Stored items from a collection
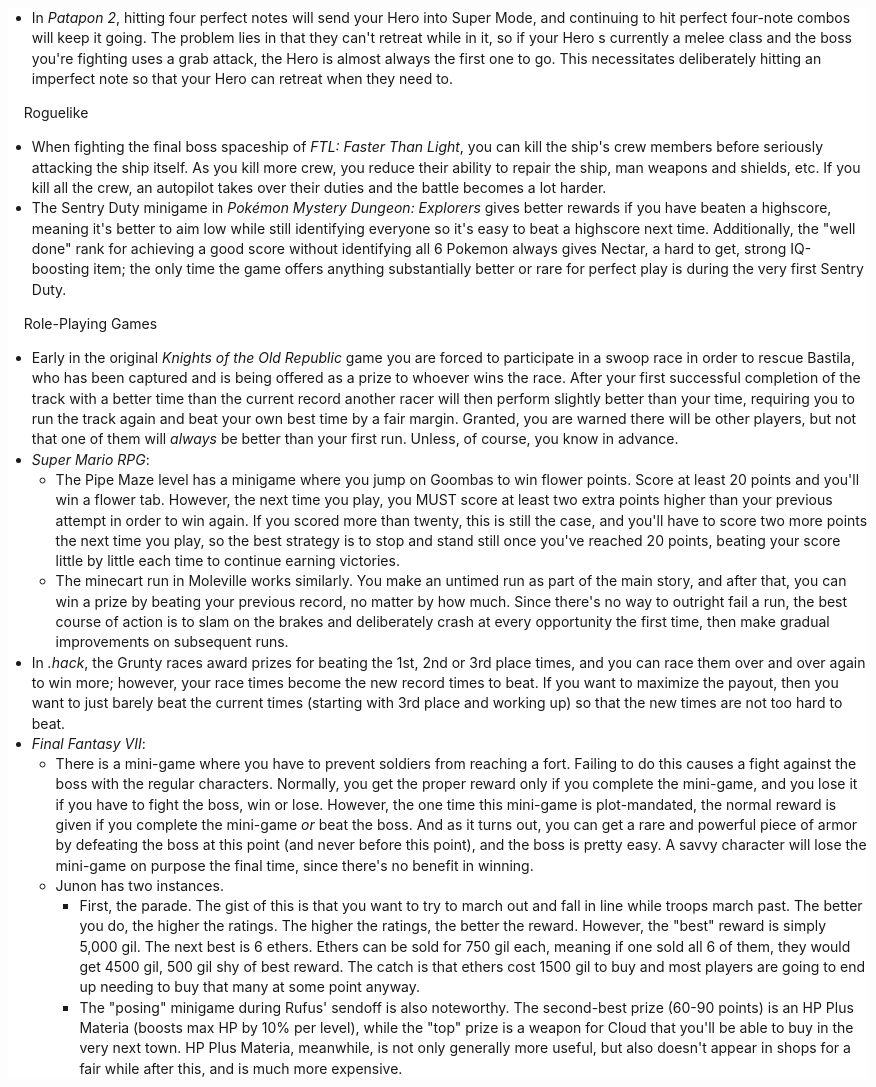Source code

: -   In _Patapon 2_, hitting four perfect notes will send your Hero into Super Mode, and continuing to hit perfect four-note combos will keep it going. The problem lies in that they can't retreat while in it, so if your Hero s currently a melee class and the boss you're fighting uses a grab attack, the Hero is almost always the first one to go. This necessitates deliberately hitting an imperfect note so that your Hero can retreat when they need to.

    Roguelike 

-   When fighting the final boss spaceship of _FTL: Faster Than Light_, you can kill the ship's crew members before seriously attacking the ship itself. As you kill more crew, you reduce their ability to repair the ship, man weapons and shields, etc. If you kill all the crew, an autopilot takes over their duties and the battle becomes a lot harder.
-   The Sentry Duty minigame in _Pokémon Mystery Dungeon: Explorers_ gives better rewards if you have beaten a highscore, meaning it's better to aim low while still identifying everyone so it's easy to beat a highscore next time. Additionally, the "well done" rank for achieving a good score without identifying all 6 Pokemon always gives Nectar, a hard to get, strong IQ-boosting item; the only time the game offers anything substantially better or rare for perfect play is during the very first Sentry Duty.

    Role-Playing Games 

-   Early in the original _Knights of the Old Republic_ game you are forced to participate in a swoop race in order to rescue Bastila, who has been captured and is being offered as a prize to whoever wins the race. After your first successful completion of the track with a better time than the current record another racer will then perform slightly better than your time, requiring you to run the track again and beat your own best time by a fair margin. Granted, you are warned there will be other players, but not that one of them will _always_ be better than your first run. Unless, of course, you know in advance.
-   _Super Mario RPG_:
    -   The Pipe Maze level has a minigame where you jump on Goombas to win flower points. Score at least 20 points and you'll win a flower tab. However, the next time you play, you MUST score at least two extra points higher than your previous attempt in order to win again. If you scored more than twenty, this is still the case, and you'll have to score two more points the next time you play, so the best strategy is to stop and stand still once you've reached 20 points, beating your score little by little each time to continue earning victories.
    -   The minecart run in Moleville works similarly. You make an untimed run as part of the main story, and after that, you can win a prize by beating your previous record, no matter by how much. Since there's no way to outright fail a run, the best course of action is to slam on the brakes and deliberately crash at every opportunity the first time, then make gradual improvements on subsequent runs.
-   In _.hack_, the Grunty races award prizes for beating the 1st, 2nd or 3rd place times, and you can race them over and over again to win more; however, your race times become the new record times to beat. If you want to maximize the payout, then you want to just barely beat the current times (starting with 3rd place and working up) so that the new times are not too hard to beat.
-   _Final Fantasy VII_:
    -   There is a mini-game where you have to prevent soldiers from reaching a fort. Failing to do this causes a fight against the boss with the regular characters. Normally, you get the proper reward only if you complete the mini-game, and you lose it if you have to fight the boss, win or lose. However, the one time this mini-game is plot-mandated, the normal reward is given if you complete the mini-game _or_ beat the boss. And as it turns out, you can get a rare and powerful piece of armor by defeating the boss at this point (and never before this point), and the boss is pretty easy. A savvy character will lose the mini-game on purpose the final time, since there's no benefit in winning.
    -   Junon has two instances.
        -   First, the parade. The gist of this is that you want to try to march out and fall in line while troops march past. The better you do, the higher the ratings. The higher the ratings, the better the reward. However, the "best" reward is simply 5,000 gil. The next best is 6 ethers. Ethers can be sold for 750 gil each, meaning if one sold all 6 of them, they would get 4500 gil, 500 gil shy of best reward. The catch is that ethers cost 1500 gil to buy and most players are going to end up needing to buy that many at some point anyway.
        -   The "posing" minigame during Rufus' sendoff is also noteworthy. The second-best prize (60-90 points) is an HP Plus Materia (boosts max HP by 10% per level), while the "top" prize is a weapon for Cloud that you'll be able to buy in the very next town. HP Plus Materia, meanwhile, is not only generally more useful, but also doesn't appear in shops for a fair while after this, and is much more expensive.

Required work: Hand back the data above exactly, with no images.

Answer space:
Source code

: -   In _Patapon 2_, hitting four perfect notes will send your Hero into Super Mode, and continuing to hit perfect four-note combos will keep it going. The problem lies in that they can't retreat while in it, so if your Hero s currently a melee class and the boss you're fighting uses a grab attack, the Hero is almost always the first one to go. This necessitates deliberately hitting an imperfect note so that your Hero can retreat when they need to.

    Roguelike 

-   When fighting the final boss spaceship of _FTL: Faster Than Light_, you can kill the ship's crew members before seriously attacking the ship itself. As you kill more crew, you reduce their ability to repair the ship, man weapons and shields, etc. If you kill all the crew, an autopilot takes over their duties and the battle becomes a lot harder.
-   The Sentry Duty minigame in _Pokémon Mystery Dungeon: Explorers_ gives better rewards if you have beaten a highscore, meaning it's better to aim low while still identifying everyone so it's easy to beat a highscore next time. Additionally, the "well done" rank for achieving a good score without identifying all 6 Pokemon always gives Nectar, a hard to get, strong IQ-boosting item; the only time the game offers anything substantially better or rare for perfect play is during the very first Sentry Duty.

    Role-Playing Games 

-   Early in the original _Knights of the Old Republic_ game you are forced to participate in a swoop race in order to rescue Bastila, who has been captured and is being offered as a prize to whoever wins the race. After your first successful completion of the track with a better time than the current record another racer will then perform slightly better than your time, requiring you to run the track again and beat your own best time by a fair margin. Granted, you are warned there will be other players, but not that one of them will _always_ be better than your first run. Unless, of course, you know in advance.
-   _Super Mario RPG_:
    -   The Pipe Maze level has a minigame where you jump on Goombas to win flower points. Score at least 20 points and you'll win a flower tab. However, the next time you play, you MUST score at least two extra points higher than your previous attempt in order to win again. If you scored more than twenty, this is still the case, and you'll have to score two more points the next time you play, so the best strategy is to stop and stand still once you've reached 20 points, beating your score little by little each time to continue earning victories.
    -   The minecart run in Moleville works similarly. You make an untimed run as part of the main story, and after that, you can win a prize by beating your previous record, no matter by how much. Since there's no way to outright fail a run, the best course of action is to slam on the brakes and deliberately crash at every opportunity the first time, then make gradual improvements on subsequent runs.
-   In _.hack_, the Grunty races award prizes for beating the 1st, 2nd or 3rd place times, and you can race them over and over again to win more; however, your race times become the new record times to beat. If you want to maximize the payout, then you want to just barely beat the current times (starting with 3rd place and working up) so that the new times are not too hard to beat.
-   _Final Fantasy VII_:
    -   There is a mini-game where you have to prevent soldiers from reaching a fort. Failing to do this causes a fight against the boss with the regular characters. Normally, you get the proper reward only if you complete the mini-game, and you lose it if you have to fight the boss, win or lose. However, the one time this mini-game is plot-mandated, the normal reward is given if you complete the mini-game _or_ beat the boss. And as it turns out, you can get a rare and powerful piece of armor by defeating the boss at this point (and never before this point), and the boss is pretty easy. A savvy character will lose the mini-game on purpose the final time, since there's no benefit in winning.
    -   Junon has two instances.
        -   First, the parade. The gist of this is that you want to try to march out and fall in line while troops march past. The better you do, the higher the ratings. The higher the ratings, the better the reward. However, the "best" reward is simply 5,000 gil. The next best is 6 ethers. Ethers can be sold for 750 gil each, meaning if one sold all 6 of them, they would get 4500 gil, 500 gil shy of best reward. The catch is that ethers cost 1500 gil to buy and most players are going to end up needing to buy that many at some point anyway.
        -   The "posing" minigame during Rufus' sendoff is also noteworthy. The second-best prize (60-90 points) is an HP Plus Materia (boosts max HP by 10% per level), while the "top" prize is a weapon for Cloud that you'll be able to buy in the very next town. HP Plus Materia, meanwhile, is not only generally more useful, but also doesn't appear in shops for a fair while after this, and is much more expensive.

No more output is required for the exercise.